27 Nov 2024 08:16 PM
Has anyone encountered issues with Kubernetes pods losing shutdown logs during crashes, restarts, or terminations?
We’ve noticed that during these events, the shutdown logs are generated but quickly deleted along with the pod's log files. As a result, the Dynatrace OneAgent is unable to capture all those logs before they’re removed.
If you’ve experienced this before and found a solution, I’d greatly appreciate your insights!
27 Nov 2024 10:37 PM
Hi @amr_1509, this occurs at start up as well, since injection isn't ready.
The only way I've found to combat this is to move away from the agent capturing the logs and getting a feed from Fluent Bit or equivalent. This will give you full logs including any Init container logs as well that might be critical to the investigation.

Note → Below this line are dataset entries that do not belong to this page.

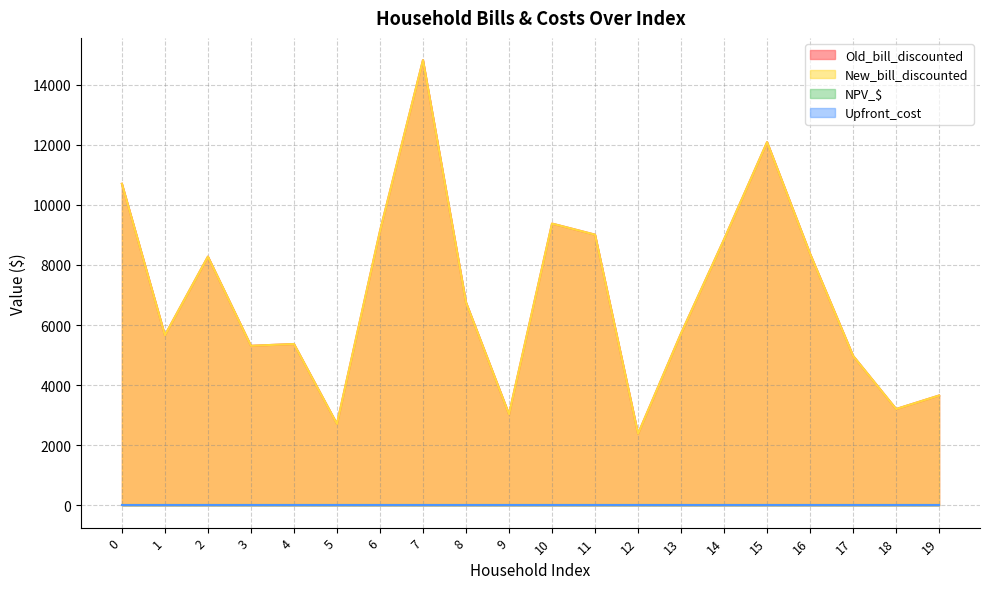

True or false: New_bill_discounted and Old_bill_discounted intersect in this chart.

False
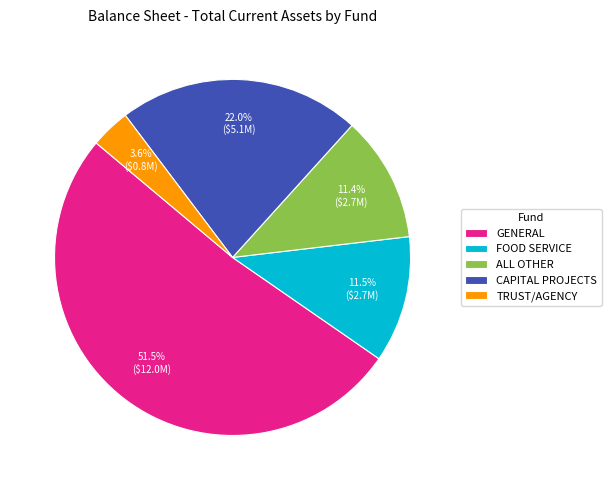

Which slice is the smallest?

TRUST/AGENCY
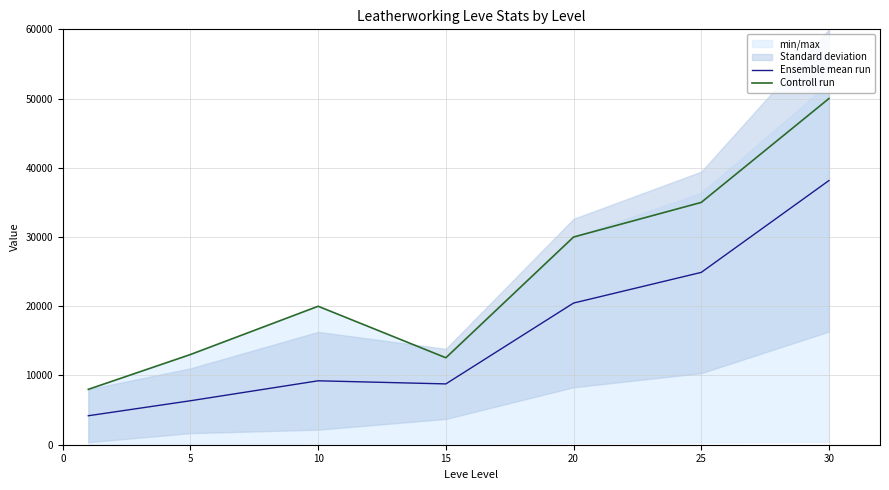

Reading left to right, transcribe all the data shown in this chart.

Ensemble mean run: 4185.5	6351.8	9234.1	8784.5	20462.0	24891.8	38157.5
Controll run: 8000.0	13030.5	20000.0	12562.2	30000.0	35000.0	50000.0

Stream Kubernetes logs with Fluent Bit — Dynatrace Docs
28 Nov 2024 01:05 AM
Thank you @gopher ! Yes thats absolutely right that fluentbit is capable of capturing all the logs. We use fluentbit to read the logs for all of our ECS services. We have 250+ kubernetes services running with oneagent scrapping the logs and its currently not a good idea to change everything to use fluentbit.
I was wondering if there is any workaround to fix this with oneagent itself.
28 Nov 2024 04:10 AM
Unfortunately, not that I've come across (maybe someone else has) with OneAgent - this is because of where and when it loads. it only exists in the pods & lives from injection until it receives the terminate signal as part of pod shutdown. same as during startup the agent has to be connected and running before logs can be sent.
FluentBit is able to handle that number of services without issue.